Copy each line from the data that has the word "left" in it.

[Dataset records]
# # # # # # #
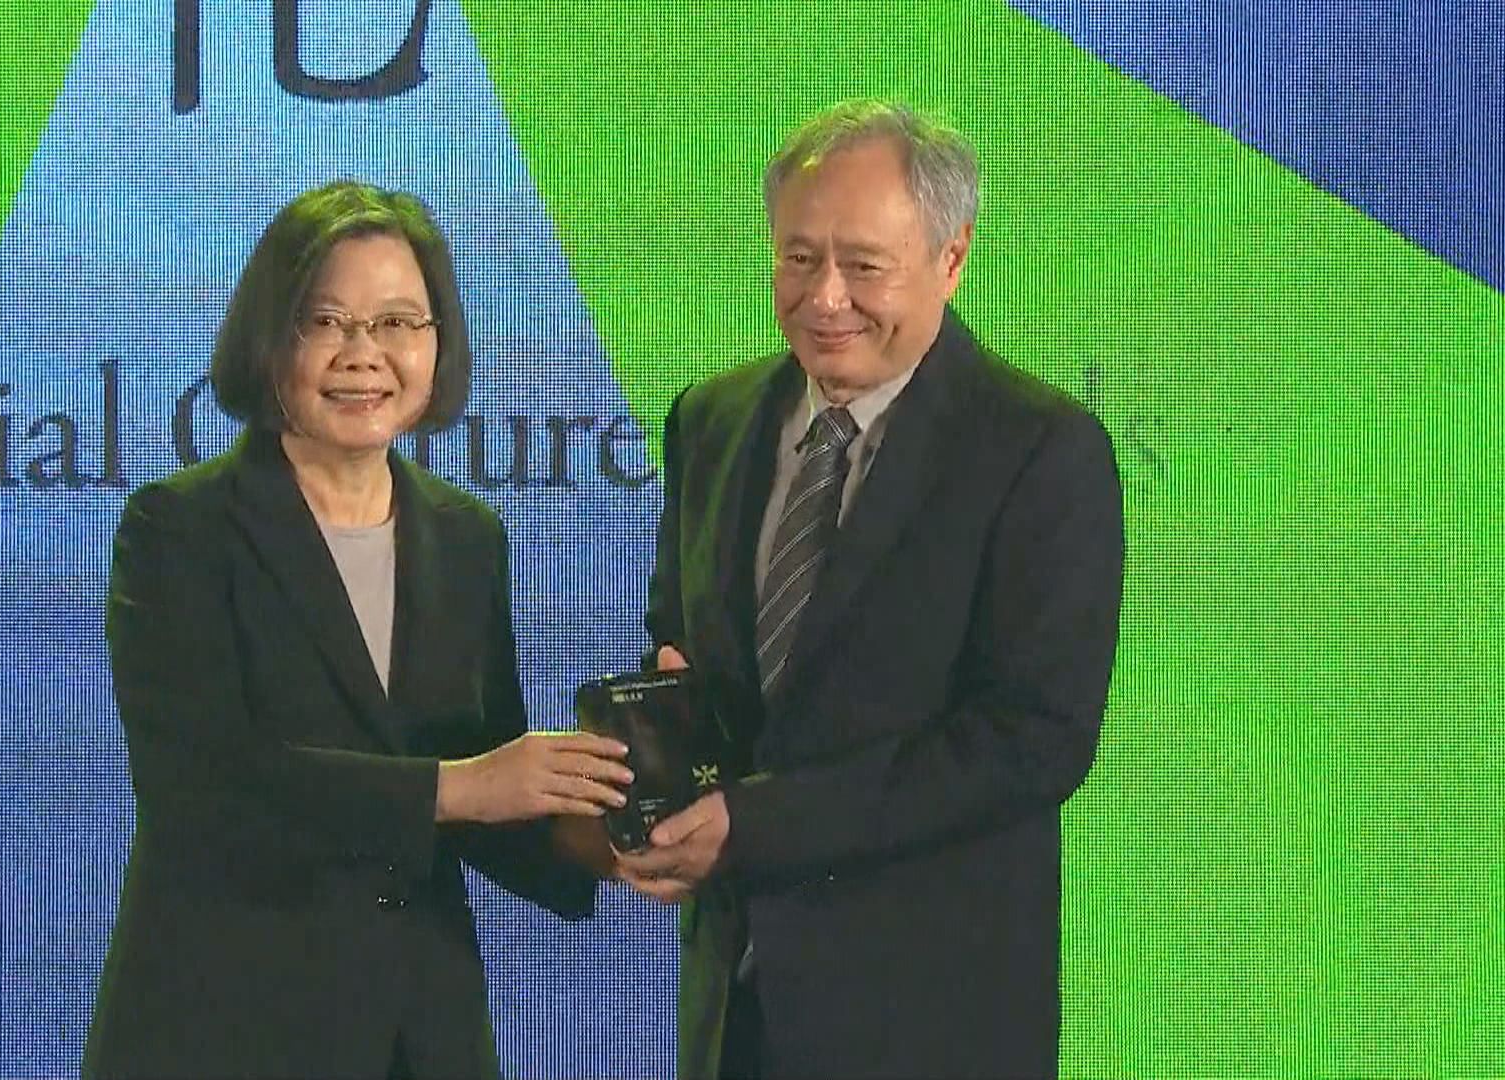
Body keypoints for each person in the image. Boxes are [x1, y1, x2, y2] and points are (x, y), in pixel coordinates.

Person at [615, 100, 1125, 1078]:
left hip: (928, 1023)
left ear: (952, 257)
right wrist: (662, 754)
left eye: (863, 265)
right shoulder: (712, 420)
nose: (825, 297)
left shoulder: (1038, 451)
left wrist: (755, 825)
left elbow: (1032, 740)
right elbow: (678, 639)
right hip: (735, 1015)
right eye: (798, 258)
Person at [82, 179, 634, 1079]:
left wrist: (607, 835)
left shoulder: (465, 537)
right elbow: (202, 787)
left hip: (420, 1037)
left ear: (438, 343)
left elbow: (481, 795)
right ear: (270, 338)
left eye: (397, 323)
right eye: (326, 321)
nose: (362, 354)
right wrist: (460, 787)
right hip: (227, 1031)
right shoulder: (180, 530)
# # # # # # #
[Response]
left hip: (928, 1023)
left ear: (952, 257)
left eye: (863, 265)
left shoulder: (1038, 451)
left wrist: (755, 825)
left elbow: (1032, 740)
left wrist: (607, 835)
left shoulder: (465, 537)
left hip: (420, 1037)
left ear: (438, 343)
left elbow: (481, 795)
left eye: (397, 323)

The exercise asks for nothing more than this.